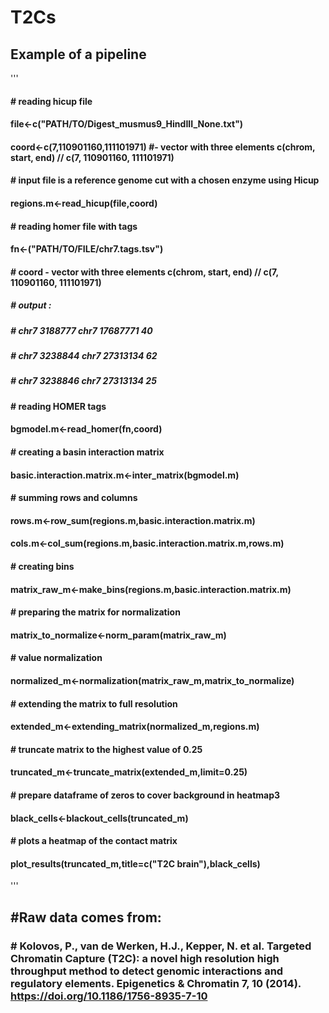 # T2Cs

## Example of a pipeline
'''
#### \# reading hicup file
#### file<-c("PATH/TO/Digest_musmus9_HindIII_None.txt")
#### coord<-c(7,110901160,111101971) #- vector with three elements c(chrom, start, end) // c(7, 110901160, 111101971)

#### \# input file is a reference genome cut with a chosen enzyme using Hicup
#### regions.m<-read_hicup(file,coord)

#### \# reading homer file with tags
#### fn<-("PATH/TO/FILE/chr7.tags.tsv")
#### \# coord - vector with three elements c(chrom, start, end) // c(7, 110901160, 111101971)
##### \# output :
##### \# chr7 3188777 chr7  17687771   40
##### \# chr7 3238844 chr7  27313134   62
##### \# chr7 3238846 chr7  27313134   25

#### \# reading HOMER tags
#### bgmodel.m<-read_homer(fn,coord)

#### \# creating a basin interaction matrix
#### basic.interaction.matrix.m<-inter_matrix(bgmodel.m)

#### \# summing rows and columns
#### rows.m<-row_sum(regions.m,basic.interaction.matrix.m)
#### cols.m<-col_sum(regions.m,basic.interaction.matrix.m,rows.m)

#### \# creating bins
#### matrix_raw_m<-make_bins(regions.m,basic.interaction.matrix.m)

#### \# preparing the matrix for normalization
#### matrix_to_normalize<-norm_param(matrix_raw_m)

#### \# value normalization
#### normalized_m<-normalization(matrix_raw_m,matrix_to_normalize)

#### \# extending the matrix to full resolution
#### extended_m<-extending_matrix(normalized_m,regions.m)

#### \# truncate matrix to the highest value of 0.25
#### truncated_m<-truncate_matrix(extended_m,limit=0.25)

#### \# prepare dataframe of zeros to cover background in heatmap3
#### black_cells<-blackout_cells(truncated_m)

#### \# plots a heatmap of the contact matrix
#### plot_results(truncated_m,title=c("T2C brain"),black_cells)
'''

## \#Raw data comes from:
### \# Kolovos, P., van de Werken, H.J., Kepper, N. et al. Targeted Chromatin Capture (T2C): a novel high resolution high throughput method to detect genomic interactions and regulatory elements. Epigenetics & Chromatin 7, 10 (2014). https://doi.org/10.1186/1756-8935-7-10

* * * *

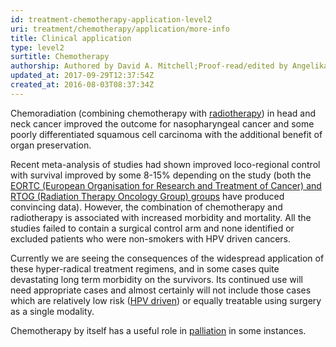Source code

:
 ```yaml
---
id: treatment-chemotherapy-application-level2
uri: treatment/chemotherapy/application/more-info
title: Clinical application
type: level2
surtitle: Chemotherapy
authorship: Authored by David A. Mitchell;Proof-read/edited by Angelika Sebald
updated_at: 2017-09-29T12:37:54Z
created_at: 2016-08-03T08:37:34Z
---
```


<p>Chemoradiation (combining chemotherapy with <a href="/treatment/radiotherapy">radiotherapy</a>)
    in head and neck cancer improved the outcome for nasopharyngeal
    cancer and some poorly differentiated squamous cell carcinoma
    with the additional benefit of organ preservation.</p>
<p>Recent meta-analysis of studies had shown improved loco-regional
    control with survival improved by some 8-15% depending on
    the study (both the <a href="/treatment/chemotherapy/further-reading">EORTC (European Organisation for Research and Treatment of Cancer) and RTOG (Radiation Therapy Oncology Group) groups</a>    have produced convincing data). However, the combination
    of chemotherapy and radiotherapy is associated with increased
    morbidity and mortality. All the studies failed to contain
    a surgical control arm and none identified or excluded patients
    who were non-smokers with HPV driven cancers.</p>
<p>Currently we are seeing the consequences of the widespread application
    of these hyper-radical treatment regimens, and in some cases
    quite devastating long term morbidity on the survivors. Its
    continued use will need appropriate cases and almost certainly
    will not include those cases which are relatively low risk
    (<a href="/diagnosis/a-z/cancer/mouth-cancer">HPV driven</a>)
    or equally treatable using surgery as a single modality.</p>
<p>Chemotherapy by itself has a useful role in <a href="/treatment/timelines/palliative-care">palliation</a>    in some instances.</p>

* * * *

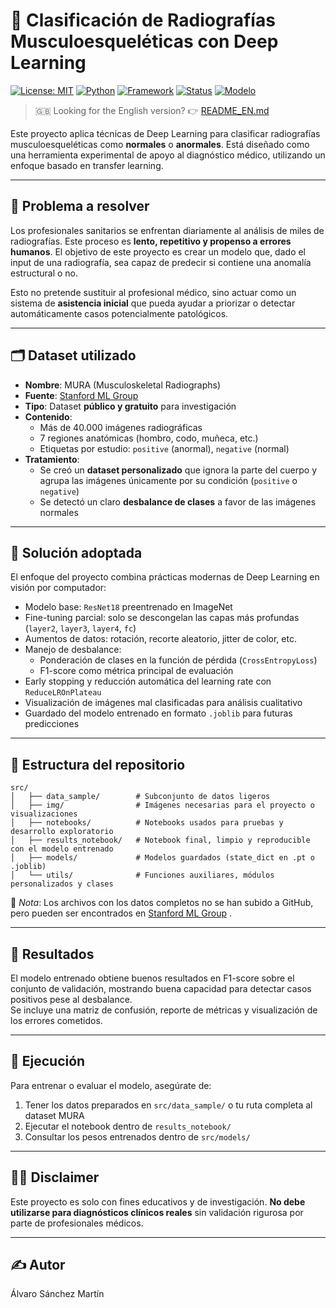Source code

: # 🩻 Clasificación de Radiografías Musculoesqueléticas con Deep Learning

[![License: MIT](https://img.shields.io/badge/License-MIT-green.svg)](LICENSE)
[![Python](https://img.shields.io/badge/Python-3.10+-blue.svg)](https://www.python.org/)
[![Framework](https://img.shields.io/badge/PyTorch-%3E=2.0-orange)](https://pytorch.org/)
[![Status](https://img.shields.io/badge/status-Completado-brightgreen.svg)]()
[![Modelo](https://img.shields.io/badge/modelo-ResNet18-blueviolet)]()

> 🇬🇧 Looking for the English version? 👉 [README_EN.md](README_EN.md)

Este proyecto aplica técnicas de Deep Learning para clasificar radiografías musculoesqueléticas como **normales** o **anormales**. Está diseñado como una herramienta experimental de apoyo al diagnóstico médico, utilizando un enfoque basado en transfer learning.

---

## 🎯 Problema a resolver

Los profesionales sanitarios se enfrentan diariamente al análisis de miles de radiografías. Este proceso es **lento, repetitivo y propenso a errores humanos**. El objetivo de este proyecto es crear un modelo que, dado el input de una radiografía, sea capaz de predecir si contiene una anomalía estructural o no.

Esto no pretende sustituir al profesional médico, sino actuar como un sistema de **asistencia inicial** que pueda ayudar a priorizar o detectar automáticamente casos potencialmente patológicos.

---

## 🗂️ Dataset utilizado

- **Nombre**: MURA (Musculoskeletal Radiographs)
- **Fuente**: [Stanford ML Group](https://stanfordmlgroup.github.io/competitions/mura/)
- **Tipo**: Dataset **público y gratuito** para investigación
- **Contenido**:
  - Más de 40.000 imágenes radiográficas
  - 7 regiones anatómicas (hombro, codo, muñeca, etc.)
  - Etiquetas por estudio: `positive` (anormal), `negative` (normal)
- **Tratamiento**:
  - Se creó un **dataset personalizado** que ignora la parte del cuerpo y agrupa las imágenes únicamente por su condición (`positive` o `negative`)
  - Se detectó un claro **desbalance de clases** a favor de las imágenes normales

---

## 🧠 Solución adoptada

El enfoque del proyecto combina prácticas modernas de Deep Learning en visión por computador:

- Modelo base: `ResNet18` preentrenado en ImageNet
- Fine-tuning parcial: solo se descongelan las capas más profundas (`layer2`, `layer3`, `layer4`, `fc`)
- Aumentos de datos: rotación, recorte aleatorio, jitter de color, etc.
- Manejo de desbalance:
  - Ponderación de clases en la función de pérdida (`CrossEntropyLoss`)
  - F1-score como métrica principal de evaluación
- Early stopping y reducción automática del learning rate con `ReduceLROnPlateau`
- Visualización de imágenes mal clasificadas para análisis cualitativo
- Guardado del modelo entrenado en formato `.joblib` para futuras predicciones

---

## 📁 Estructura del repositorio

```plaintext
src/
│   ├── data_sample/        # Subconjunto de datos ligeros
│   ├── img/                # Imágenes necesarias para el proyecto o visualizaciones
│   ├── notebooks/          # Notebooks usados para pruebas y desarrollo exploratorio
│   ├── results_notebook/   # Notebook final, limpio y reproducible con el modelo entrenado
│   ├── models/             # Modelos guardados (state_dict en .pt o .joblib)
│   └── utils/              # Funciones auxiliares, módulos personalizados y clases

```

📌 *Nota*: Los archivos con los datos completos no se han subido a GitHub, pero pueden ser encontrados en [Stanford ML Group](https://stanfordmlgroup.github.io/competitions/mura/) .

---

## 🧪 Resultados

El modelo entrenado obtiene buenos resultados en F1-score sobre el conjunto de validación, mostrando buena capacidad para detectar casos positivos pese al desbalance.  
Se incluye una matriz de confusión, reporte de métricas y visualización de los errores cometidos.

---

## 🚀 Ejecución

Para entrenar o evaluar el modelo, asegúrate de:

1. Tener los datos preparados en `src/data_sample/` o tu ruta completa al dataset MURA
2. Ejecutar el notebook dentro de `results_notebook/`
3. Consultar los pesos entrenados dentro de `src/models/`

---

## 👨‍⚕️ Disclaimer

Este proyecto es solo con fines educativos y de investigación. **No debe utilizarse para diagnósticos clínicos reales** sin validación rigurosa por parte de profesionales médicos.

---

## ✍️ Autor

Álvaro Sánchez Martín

* * * *

**Exercise directions:**
Please show every line of the material that contains the string "coord".

**Problem solution:**
#### coord<-c(7,110901160,111101971) #- vector with three elements c(chrom, start, end) // c(7, 110901160, 111101971)
#### regions.m<-read_hicup(file,coord)
#### \# coord - vector with three elements c(chrom, start, end) // c(7, 110901160, 111101971)
#### bgmodel.m<-read_homer(fn,coord)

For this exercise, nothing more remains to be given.